BE: Setting aside the new album, which of your other albums do you think would be the most representative for somebody who wanted to try out the sound of Hank Williams III?
HW: I would just say Straight to Hell because it’s a more personal record, and the way it was recorded…it’s just a little bit more of a partying scene record. And you’ve got the Super Pickers on side A, and if you fast forward enough through all the noise, you’ve got just me an my acoustic guitar on side B. I mean, that one will take quite awhile to beat, in my eyes. And I don’t know, it kind of gives a little bit of everything. If it’s “Louisiana Stripes” for Johnny Cash or a little bit of the Hills sound or the West Virginia kind of sound with “D. Ray White;” “My Drinkin’ Problem” is a straight up song. It has a good bit of variety on it.

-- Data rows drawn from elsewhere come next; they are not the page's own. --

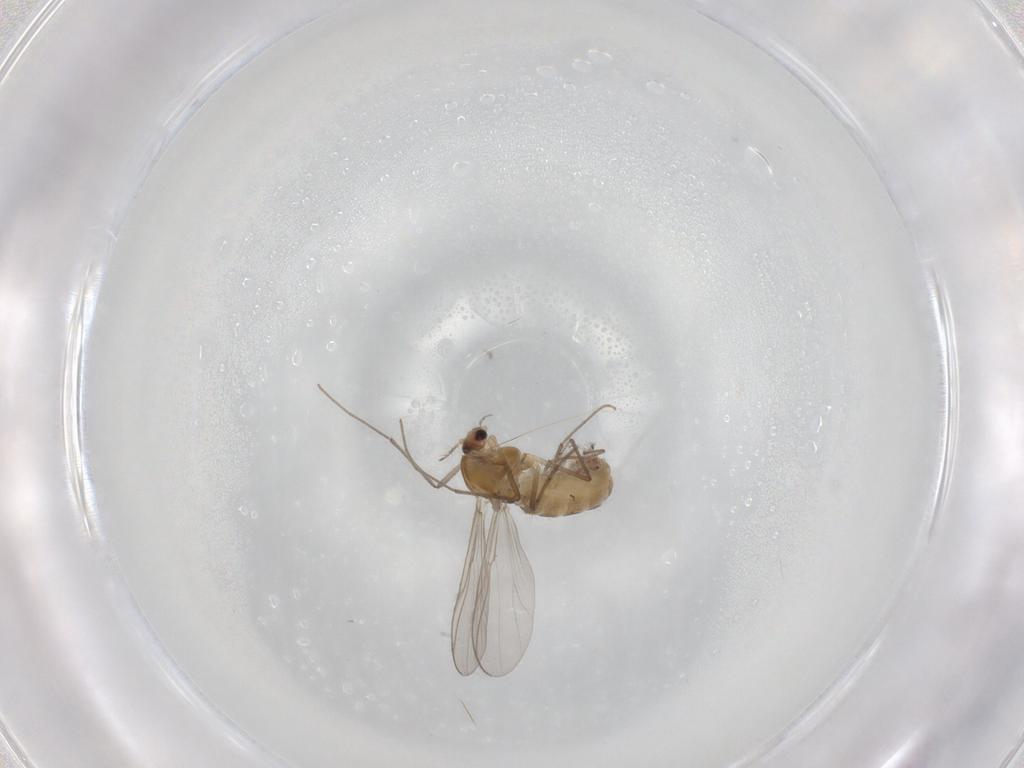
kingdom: Animalia
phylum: Arthropoda
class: Insecta
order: Diptera
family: Chironomidae
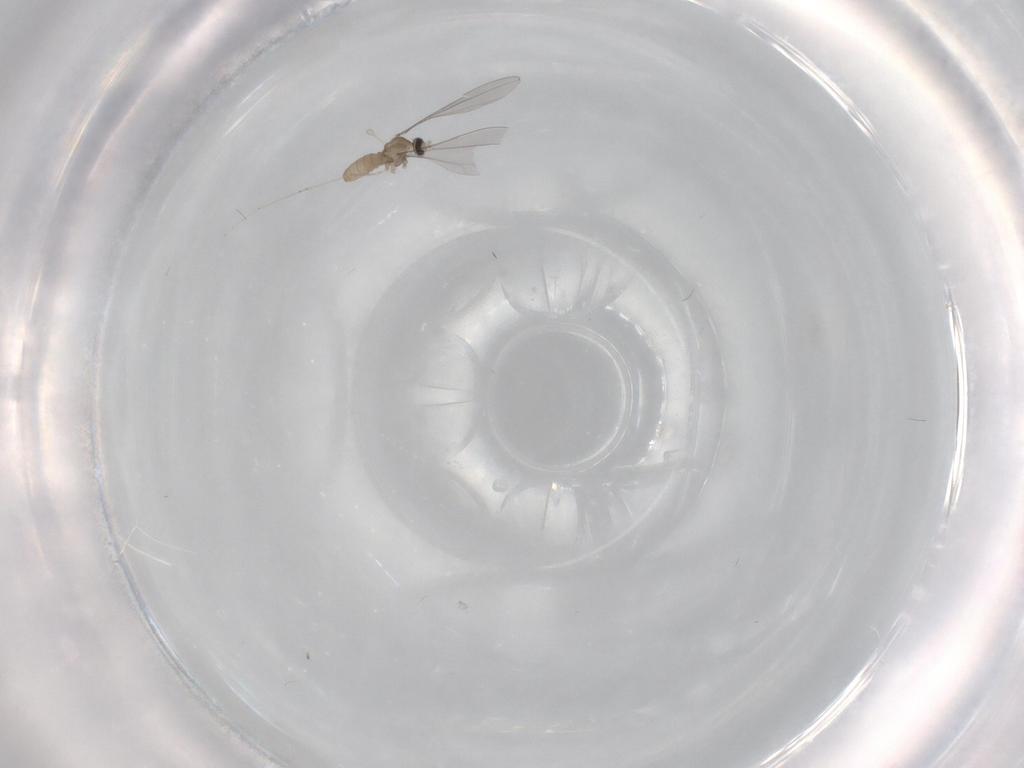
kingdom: Animalia
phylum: Arthropoda
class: Insecta
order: Diptera
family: Cecidomyiidae
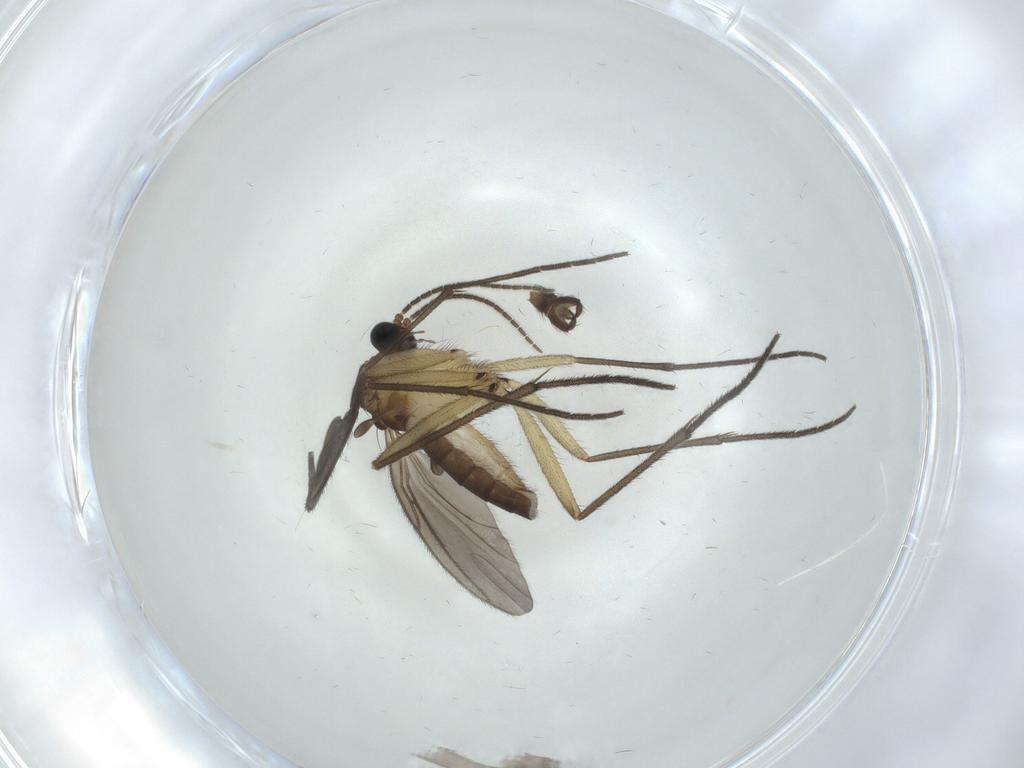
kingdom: Animalia
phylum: Arthropoda
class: Insecta
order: Diptera
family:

BE: Is there an old school country artist who most people haven’t heard of that you recommend?
HW: Let’s see…let me go through this. Let me get this thing turned on just to go through the list; there are so many.
BE: Turning on your iPod? Or your iTunes?
HW: Yeah. I’m getting it dialed in there. (Pauses) Does a Roy Hogsed ring a bell to you?
BE: No, actually.
HW: I’m not sure if I’m saying it correctly, but he’s good. As far as the banjo goes, Dock Boggs was a real important person in my life, but that’s going back to the ‘20s and ‘30s, not necessarily country. Just one second (Pauses again) This damned thing…
BE: If you want, I can give you my e-mail, if you just want to drop me an e-mail with a couple of names.
HW: Yeah, because I would like to look at the list, because I tried to answer this the other day. I’ll definitely send you a few names on this one, for sure.
BE: All right, Hank, well, it’s been a pleasure talking to you, and I look forward to your recommendations.
HW: Alright, alright. Thanks. Bye-bye!
Post-script: Due to a combination of E-mail confusion and busy schedules, we actually just ended up trading text messages, but when push came to shove, the only other name that Hank really wanted to trumpet was that of Roy Duke. He did, however, make a second mention of Roy Hogsed, so it’s fair to say that he really, really thinks you should check him out.